With the flexibility of the material, cheaper production costs and the use of organic materials, polymer solar cells (PSC) present an alternative to silicon-based solar cells. The working principle of PSCs is dependent on the morphology of an active layer, which absorbs photons, generates charges and separates them to electrodes generating current. The active layer consists of electron donor (eD) and electron acceptor (eA) phases, with the eD often being a conjugated donor–acceptor copolymer and eA a fullerene derivative. Research on the development of PSCs continues, but not everything about how different factors affect the morphology of the active layer is known.

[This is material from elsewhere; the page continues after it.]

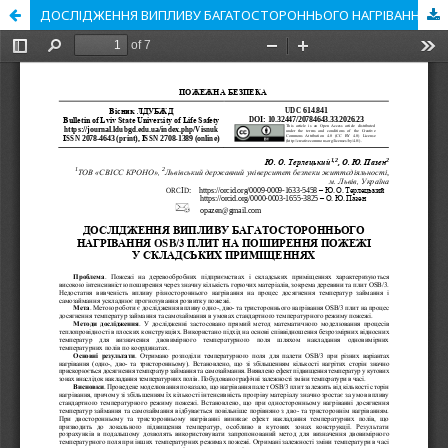
ДОСЛІДЖЕННЯ ВИПЛИВУ БАГАТОСТОРОННЬОГО НАГРІВАННЯ OSB/3 ПЛИТ НА ПОШИРЕННЯ ПОЖЕЖІ У СКЛАДСЬКИХ ПРИМІЩЕННЯХ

To gain a better understanding of the relationship between the morphology and the performance of a PSC, a molecular level knowledge of the active layer is required. This can be gained computationally by simulating models representing real systems, with methods such as molecular dynamics (MD). However, for the MD simulations to describe the studied molecule accurately, it requires a force field that contains exact information about the atoms and their interactions with each other. The goal of this thesis was to parametrize a OPLS-AA -based force field for a PBDT-TPD polymer which is often used as the eD material in PSCs, and test its performance by simulating it in a solvent system and in both crystalline and amorphous phases.

Presented here is the final force field that contains all the required parameters for the studied polymer and is designed for simulation with the GROMACS software. The simulations conducted here prove that it produces results that are comparable to other computational and experimental studies. In the future, the force field can be used in larger scale computational studies of the active layer morphology.